▶ WRITTEN TASK
Your task is to transcribe all of the records exactly and leave out the pictures.

▶ Saved entries
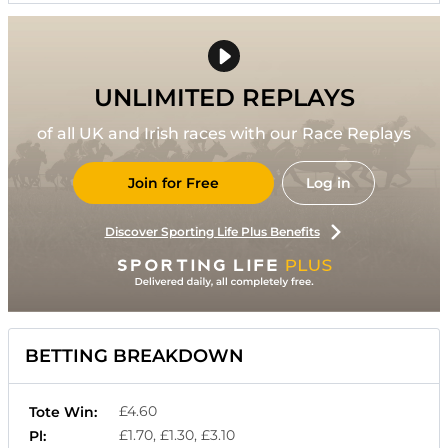
UNLIMITED REPLAYS
of all UK and Irish races with our Race Replays
Join for Free
Log in
Discover Sporting Life Plus Benefits
BETTING BREAKDOWN
£4.60
Tote Win:
£1.70, £1.30, £3.10
Pl:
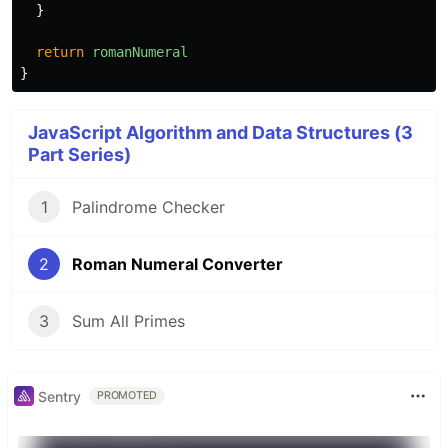
}
return
romanNumeral
}
JavaScript Algorithm and Data Structures (3
Part Series)
1
Palindrome Checker
2
Roman Numeral Converter
3
Sum All Primes
Sentry
PROMOTED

▶ ANSWER FOR THIS EXERCISE
UNLIMITED REPLAYS
of all UK and Irish races with our Race Replays
Join for Free
Log in
Discover Sporting Life Plus Benefits
BETTING BREAKDOWN
£4.60
Tote Win:
£1.70, £1.30, £3.10
Pl:
}
return
romanNumeral
}
JavaScript Algorithm and Data Structures (3
Part Series)
1
Palindrome Checker
2
Roman Numeral Converter
3
Sum All Primes
Sentry
PROMOTED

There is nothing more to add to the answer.